No — they use different SDKs, endpoints, and message formats. Gemini uses `google-generativeai` or `google-genai`; Claude uses `anthropic`. However, migration is straightforward: replace the client, swap the model string, and adjust how you pass the system prompt (Claude takes it as a top-level `system` param; Gemini uses a `system_instruction` field).
How does Claude's pricing compare to Gemini 1.5 Pro / Gemini 2.0 Flash?
As of 2026: claude-sonnet-4-6 costs $3/$15 per million input/output tokens; claude-haiku-4-5 is $0.80/$4. Gemini 2.0 Flash is ~$0.10/$0.40 (very cheap but smaller context). Gemini 1.5 Pro is $1.25/$5 per million tokens (128K) or $2.50/$10 (>128K). Claude's 200K context window often costs less per task than Gemini 1.5 Pro at the 128K+ tier. Always verify current rates on the official pricing pages.
Which has a longer context window — Claude or Gemini?
Gemini 1.5 Pro and 1.5 Flash offer 1M token context (experimental). Claude Sonnet 4.6 and Opus 4.7 offer 200K tokens. For most developer tasks, 200K is more than sufficient; very few real workloads exceed it. Gemini's 1M window is useful for processing entire large codebases or hour-long audio transcripts in one call.
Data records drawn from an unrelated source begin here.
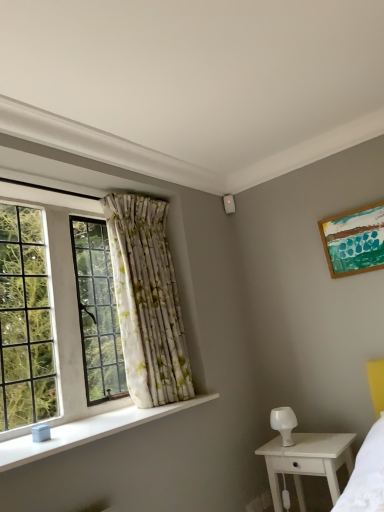
Question: Considering the relative sizes of white wood nightstand at lower right and white smooth window sill at lower left in the image provided, is white wood nightstand at lower right wider than white smooth window sill at lower left?

Choices:
 (A) no
 (B) yes

Answer: (B)

Question: Considering the relative positions of white wood nightstand at lower right and white smooth window sill at lower left in the image provided, is white wood nightstand at lower right behind white smooth window sill at lower left?

Choices:
 (A) yes
 (B) no

Answer: (A)

Question: Is white wood nightstand at lower right not within white smooth window sill at lower left?

Choices:
 (A) yes
 (B) no

Answer: (A)

Question: Does white wood nightstand at lower right have a lesser width compared to white smooth window sill at lower left?

Choices:
 (A) no
 (B) yes

Answer: (A)

Question: Is white wood nightstand at lower right oriented towards white smooth window sill at lower left?

Choices:
 (A) no
 (B) yes

Answer: (A)

Question: Is white glossy lamp at lower right inside the boundaries of white floral fabric curtain at left, or outside?

Choices:
 (A) inside
 (B) outside

Answer: (B)

Question: From a real-world perspective, is white glossy lamp at lower right physically located above or below white floral fabric curtain at left?

Choices:
 (A) below
 (B) above

Answer: (A)

Question: Considering the positions of white glossy lamp at lower right and white floral fabric curtain at left in the image, is white glossy lamp at lower right bigger or smaller than white floral fabric curtain at left?

Choices:
 (A) big
 (B) small

Answer: (B)

Question: In terms of width, does white glossy lamp at lower right look wider or thinner when compared to white floral fabric curtain at left?

Choices:
 (A) thin
 (B) wide

Answer: (A)

Question: From their relative heights in the image, would you say white wood nightstand at lower right is taller or shorter than white smooth window sill at lower left?

Choices:
 (A) short
 (B) tall

Answer: (B)

Question: From a real-world perspective, is white wood nightstand at lower right physically located above or below white smooth window sill at lower left?

Choices:
 (A) above
 (B) below

Answer: (B)

Question: From the image's perspective, is white wood nightstand at lower right above or below white smooth window sill at lower left?

Choices:
 (A) above
 (B) below

Answer: (B)

Question: Is point (339, 444) closer or farther from the camera than point (54, 429)?

Choices:
 (A) closer
 (B) farther

Answer: (B)

Question: Choose the correct answer: Is clear glass window at left inside wooden picture frame at upper right or outside it?

Choices:
 (A) outside
 (B) inside

Answer: (A)

Question: Considering the positions of clear glass window at left and wooden picture frame at upper right in the image, is clear glass window at left taller or shorter than wooden picture frame at upper right?

Choices:
 (A) short
 (B) tall

Answer: (B)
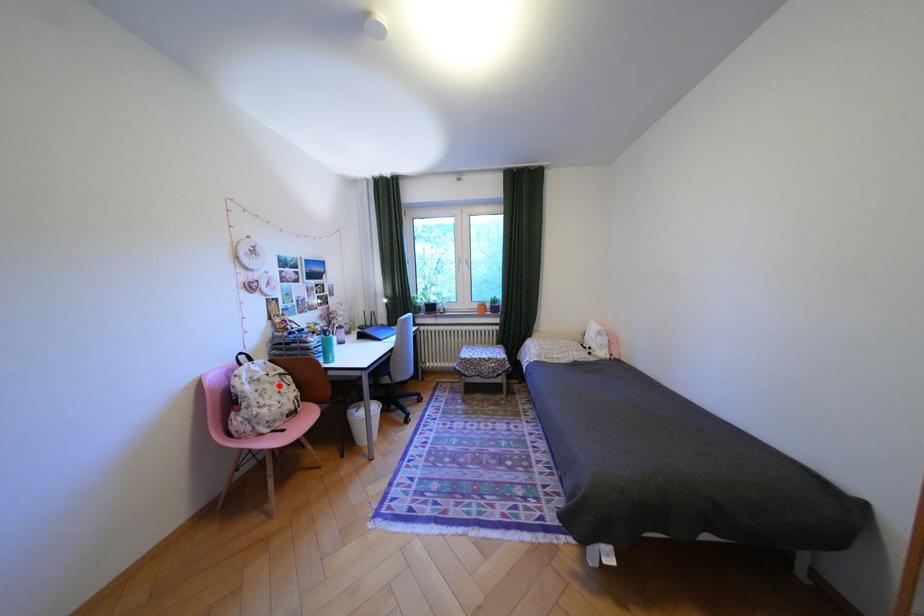
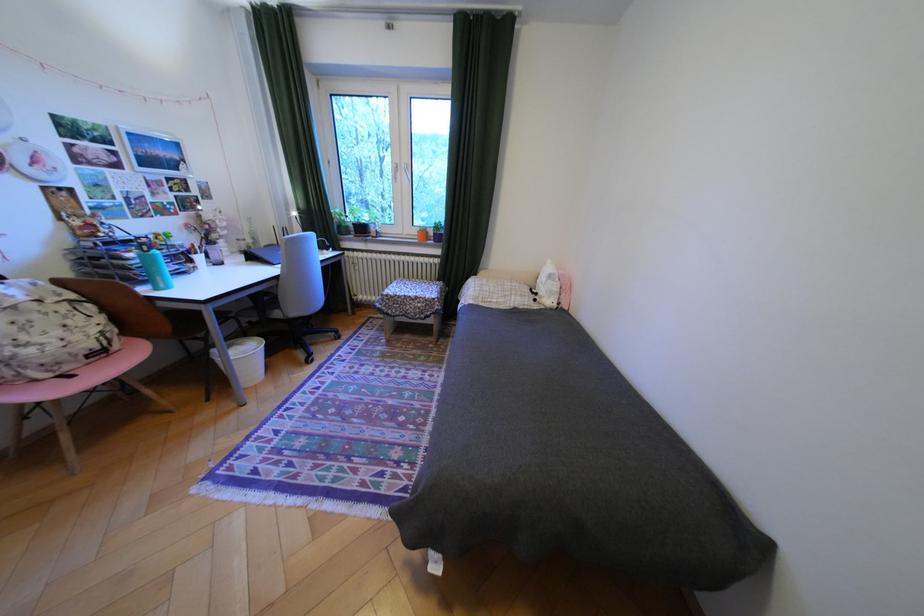
Question: I am providing you with two images of the same scene from different viewpoints. A red point is shown in image1. For the corresponding object point in image2, is it positioned nearer or farther from the camera?

Choices:
 (A) Nearer
 (B) Farther

Answer: (B)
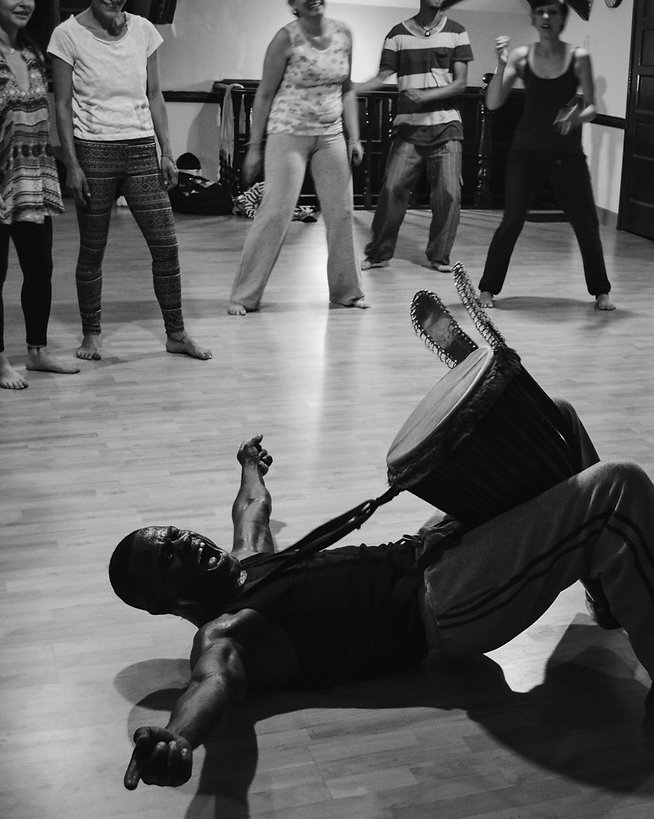
Find the location of a particular element. Image resolution: width=654 pixels, height=819 pixels. door is located at coordinates (641, 129).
Does Claude support multimodal inputs like Gemini?
Yes. Both support text, images, and PDFs. Claude also supports video frames (via base64 image encoding) and has a dedicated Files API for large documents. Gemini natively supports audio and video. If your app needs direct audio/video streaming, Gemini has an edge; for document processing and long-text RAG, Claude's context window and caching provide better economics.
Which API is better for production applications?
Both are production-ready. Claude has native prompt caching (up to 90% cost savings on repeated context) which makes it significantly cheaper for chatbots and RAG with long system prompts. Gemini integrates tightly with Google Cloud (Vertex AI, Cloud Run, BigQuery ML). Choose Claude for cost-sensitive production workloads with long context; choose Gemini if you're already deep in the Google Cloud ecosystem.